Friday, June 30, 2023

Along comes final 'Jones' with its mystical stuff and a comfortable end

If the first two hours of "Indiana Jones and the Dial of Destiny" were as appealing as the often outlandish tale's last 15 minutes, then the reported final outing for Harrison Ford, his fabled fedora, and that constant quest for supernatural-slanted relics might have whipped up a little something as memorable as the film that started it all way back in 1981.

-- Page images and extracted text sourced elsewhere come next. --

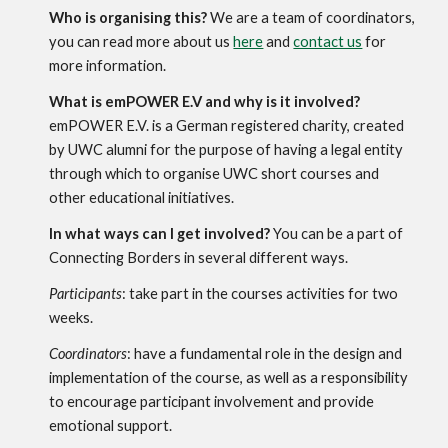
Who is organising this?
 We are a team of coordinators, 
you can read more about us 
here
 and 
contact us
 for 
more information. 
What is emPOWER E.V and why is it involved?
emPOWER E.V. is a German registered charity, created 
by UWC alumni for the purpose of having a legal entity 
through which to organise UWC short courses and 
other educational initiatives.
In what ways can I get involved?
 You can be a part of 
Connecting Borders in several different ways.
Participants
: take part in the courses activities for two 
weeks.
Coordinators
: have a fundamental role in the design and 
implementation of the course, as well as a responsibility 
to encourage participant involvement and provide 
emotional support.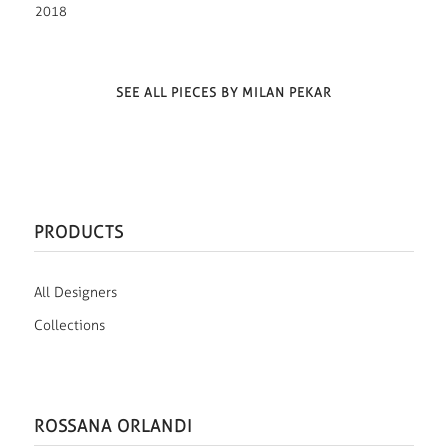
2018
SEE ALL PIECES BY MILAN PEKAR
PRODUCTS
All Designers
Collections
ROSSANA ORLANDI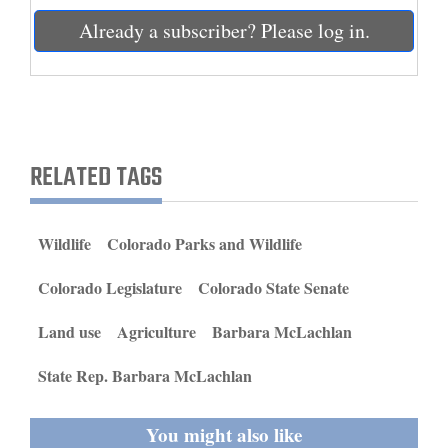
and
Already a subscriber? Please log in.
Agriculture
Obituaries
Sports
RELATED TAGS
Living
Wildlife
Colorado Parks and Wildlife
Milestones
Faith
Colorado Legislature
Colorado State Senate
Thank You Letters
Land use
Agriculture
Barbara McLachlan
Opinion
State Rep. Barbara McLachlan
You might also like
Editorials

Of course, if you don't know that we are talking about "Raiders of the Lost Ark," then this fourth sequel, which borrows so heavily from the original, might be something special for you, too. Certainly, it begins with the kind of serial-induced excitement that inspired co-creator/writer George Lucas and pal, Steven Spielberg, by then already a superstar director, to bring a non-stop, old-fashioned action hero to the big screen in the first place.

The latest one not only dials up an opening train chase to turn back time but has the digitalized face of the ever-worthy, 80-year-old Ford again looking young and dashing, still fighting '40s-era Nazis, AND stealing the plot-pivotal archaeological gizmo that good ol' Archimedes, everyone's favorite third century genius, apparently invented to -- you guessed it -- travel back and forth in history. 

Unfortunately, and too often, time does not fly swiftly enough through much of "Destiny," especially a lengthy trick-cave sequence that pales in comparison to those legendary scenes quick-starting the always breathtaking "Raiders." In fact, Jones and feisty goddaughter (Phoebe Waller-Bridge) struggle endlessly to get to a place where the dastardly villains somehow manage to show up almost immediately.

Speaking of the latter group, picture-of-evil Mads Mikkelsen leads the way as a brilliantly ambitious Nazi scientist and, once her character gets good-bad priorities in order, Waller-Bridge might even show enough to return for a franchise starter of her own.

Archimedes could tell us anything is possible after the nicely orchestrated departure for Jones/Ford at the end of this one.

Rated "PG-13" by MPAA: language, action, sequence of violence, and smoking; 2:34; $ $ and 1/2 out of $5

Also opening today in theaters: "Every Body," "The Man from Rome," and "Ruby Gillman, Teenage Kraken." New to streaming: "Nimona" and "Run Rabbit Run" (both on Netflix).